42p stamp-In 565 Saint Magloire landed on Sark from Brittany with 62 monks to establish a Christian monastery. As well as miraculously curing the sick and rescuing a man from a giant conger eel’s jaws, his best-known role was as a dragon slayer. According to legend he subdued the beast with his shawl then led it to the cliff edge where the dragon fell to its death.

57p Stamp-Without permanent settlers the island became a haven for pirates and wreckers. In the 1530s the French writer, François Rabelais, described Sark as a place of ‘pirates, thieves, brigands, murderers and assassins.’

62p Stamp-Two hundred paroled French convicts landed under the command of Captain François Breuil in 1549, who with another 200 Frenchmen, built three forts on Sark. They were finally ousted four years later although there was another short-lived French occupation in the early 1560s.

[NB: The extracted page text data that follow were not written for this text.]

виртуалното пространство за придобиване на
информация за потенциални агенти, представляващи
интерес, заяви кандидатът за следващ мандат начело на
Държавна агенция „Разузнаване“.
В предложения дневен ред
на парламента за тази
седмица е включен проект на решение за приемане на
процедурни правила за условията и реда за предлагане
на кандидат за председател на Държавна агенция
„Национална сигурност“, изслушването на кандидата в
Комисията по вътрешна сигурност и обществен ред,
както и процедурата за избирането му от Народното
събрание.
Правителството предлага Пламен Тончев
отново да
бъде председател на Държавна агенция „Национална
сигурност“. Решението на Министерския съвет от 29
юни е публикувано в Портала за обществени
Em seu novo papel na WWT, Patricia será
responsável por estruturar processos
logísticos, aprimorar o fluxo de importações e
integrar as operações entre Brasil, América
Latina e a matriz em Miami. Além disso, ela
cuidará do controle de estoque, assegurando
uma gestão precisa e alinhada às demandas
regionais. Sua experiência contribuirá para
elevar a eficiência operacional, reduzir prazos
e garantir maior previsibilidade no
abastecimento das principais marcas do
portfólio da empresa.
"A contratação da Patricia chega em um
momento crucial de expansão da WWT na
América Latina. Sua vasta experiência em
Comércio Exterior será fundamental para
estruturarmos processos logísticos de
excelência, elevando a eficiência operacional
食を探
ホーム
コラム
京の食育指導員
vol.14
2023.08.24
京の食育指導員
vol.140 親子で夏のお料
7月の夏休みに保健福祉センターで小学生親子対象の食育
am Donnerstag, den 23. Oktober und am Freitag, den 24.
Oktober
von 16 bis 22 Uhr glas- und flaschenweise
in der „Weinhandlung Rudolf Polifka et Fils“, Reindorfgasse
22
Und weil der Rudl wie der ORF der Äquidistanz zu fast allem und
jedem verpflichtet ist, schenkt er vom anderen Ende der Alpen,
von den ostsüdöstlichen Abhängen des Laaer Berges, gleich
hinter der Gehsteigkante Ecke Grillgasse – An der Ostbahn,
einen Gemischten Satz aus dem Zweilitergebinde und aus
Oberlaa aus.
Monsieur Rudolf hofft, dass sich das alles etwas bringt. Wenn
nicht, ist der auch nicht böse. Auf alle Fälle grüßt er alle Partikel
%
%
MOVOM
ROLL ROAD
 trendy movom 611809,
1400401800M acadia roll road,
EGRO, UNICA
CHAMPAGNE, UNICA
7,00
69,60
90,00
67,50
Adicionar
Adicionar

68p Stamp-Helier de Carteret in Jersey was concerned about the island being used as a refuge for pirates or Frenchmen. He proposed to Queen Elizabeth I that he colonise Sark and secure it for the Crown. On 6 August 1565 the Letters Patent from the Queen were signed creating the Fiefdom of Sark and Helier was made its first Seigneur. The island was divided into forty plots of land each settled by a family, most of whom came from Jersey.

77p Stamp-In the 1830s silver and copper mining operations began on Little Sark, but when the venture failed it bankrupted Seigneur Pierre Le Pelley. In 1852 he sold the Fief of Sark to the Collings family and their descendants have held the title ever since. The stamp shows some of the ruined mine buildings that could be seen until recently.